I don't have the make / model of her phone. I suppose it could be an issue with her phone plan, or settings on her phone. I don't have tons of experience in the wireless telco space and I'm sure I'm abusing terminology.
My Android phone says "SMS" under the "bubble", next to the time, when I send my wife's aunt a message. If I attempt to attach a photo to a message to her (which I've always thought was "MMS") she never receives the photo or any text I send with the photo. Nothing.
re: the identify verification
We had the bank send the message to my wife's phone. She received a message with a link to a website in the native text messaging app on her iPhone. My wife absolutely doesn't have the bank's "app" installed. The website linked in the message used her camera to photograph her aunt's ID and face. I don't know what color the "bubble" was on my wife's iPhone, which I know has some ability to differentiate SMS vs iMessage.
My aunt can receive text messages. She couldn't receive this message. That's what I know.
> multiple telcos have already entirely disabled MMS at the network level.
Really? Are they just presuming all of their customer can use RCS now? Or am I missing something?
I could also buy a smartphone. The point is that I shouldn't have to.
Sometimes the code must be received through the bank’s app. I went though this process recently to open a new account (at a bank where I already had other accounts). I didn’t think much of it at the time, but if you didn’t have or want a smartphone, this could be a major problem.

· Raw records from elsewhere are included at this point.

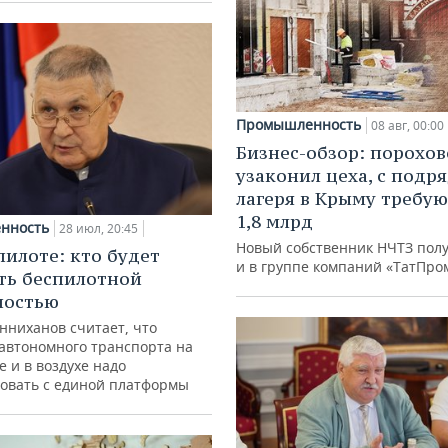
Промышленность
08 авг, 00:00
Бизнес-обзор: порохо
узаконил цеха, с подр
лагеря в Крыму требу
1,8 млрд
нность
28 июл, 20:45
Новый собственник НЧТЗ пол
пилоте: кто будет
и в группе компаний «ТатПро
ть беспилотной
ностью
нниханов считает, что
автономного транспорта на
е и в воздухе надо
овать с единой платформы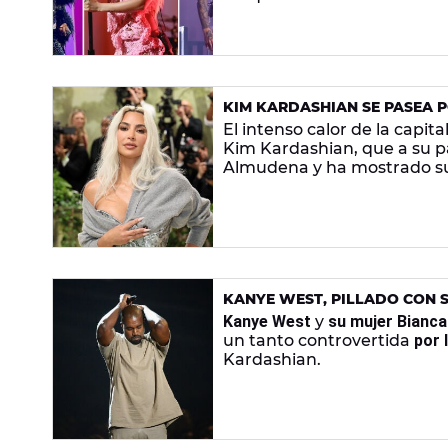
KIM KARDASHIAN SE PASEA 
AL BERNABÉU
El intenso calor de la capit
Kim Kardashian, que a su pa
Almudena y ha mostrado su 
KANYE WEST, PILLADO CON S
SEMIDESNUDA EN EL ESTRENO
Kanye West
y
su mujer Bianca
un tanto controvertida
por 
Kardashian.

The uncomfortable truth is that they most probably need your phone to check the online accounts you have. I believe most bank applications do it automatically as part of fraud prevention. May I ask, what is the country?

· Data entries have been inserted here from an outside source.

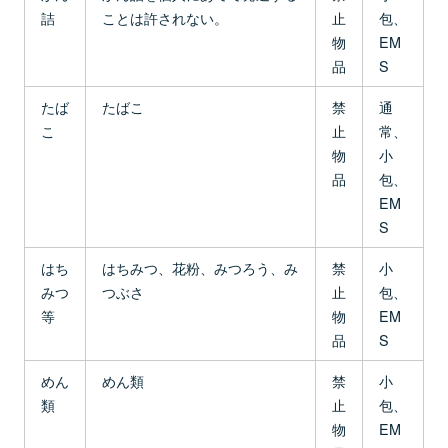
詰
ことは許されない。
止
包、
物
EM
品
S
たば
たばこ
禁
通
こ
止
常、
物
小
品
包、
EM
S
はち
はちみつ、花粉、みつろう、み
禁
小
みつ
つぶさ
止
包、
等
物
EM
品
S
めん
めん類
禁
小
類
止
包、
物
EM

2-factor authentication codes via SMS are pretty common and don't require a smart phone. You haven't run into this before?
No, I don't really use a lot of service that require 2FA and for the ones I have to (e.g. work), there's always been a workaround.
But this might not really have been a 2FA case - I mean, I was physically sitting in the bank.
It’s setting up 2FA.
If the dystopia did not exist man would create it.
Had a similar process when helping my parents settle in after relocating to Spain recently. I ended up having to ask an acquaintance to put down their phone so I could get some verification codes or information about an appointment in order to sign them up for... a Home internet + mobile phone lines bundle.
Cherry on top of this dystopian situation was that the number needed to be a Spanish phone number. Couldn't be from a different country code.
I understand what you mean, however it's still quite hilarious that there is an user on checks notes hacker news, who does not have a phone.
This reminds me of the Japanese cybersecurity minister who did not use a computer.
Bonus points if you work at Apple, or Google and work on iOS or Android. Would explain a lot why they are the way they are.
It's not so hilarious, really; there's nothing like a stint in the sausage factory to put one off one's taste for sausage.
I know I'm in the minority but I value privacy higher than convenience. I'm aware that not having a smart phone does not automatically equal total privacy, but I just cannot get myself to have a personal tracking device on me 24/7.
Many security/privacy nerds don't own end consumer gadgets etc...
Some folks go vegan after seeing how the sausage gets made.
I know Chrome / Chrome-adjacent googlers who swear by Firefox.
What are their reasons? I can imagine a few and I use Firefox myself, but I'd be interested in anything non-obvious.
There's no extension support for Chrome on Android. There's no way to stop Chrome on Android from hiding the address bar when scrolling. Those were mine, not sure if they still apply.
Ahem, more than one ...
Imagine being on hacker news and having an iPhone instead of a Pinephone /jk.
I'm always annoyed when some real-world good or service is only available to people with a smartphone, especially when it wasn't always so. Blue Bikes (rentable bicycles) were in the past usable with a membership card, but it got phased out in favour of an app.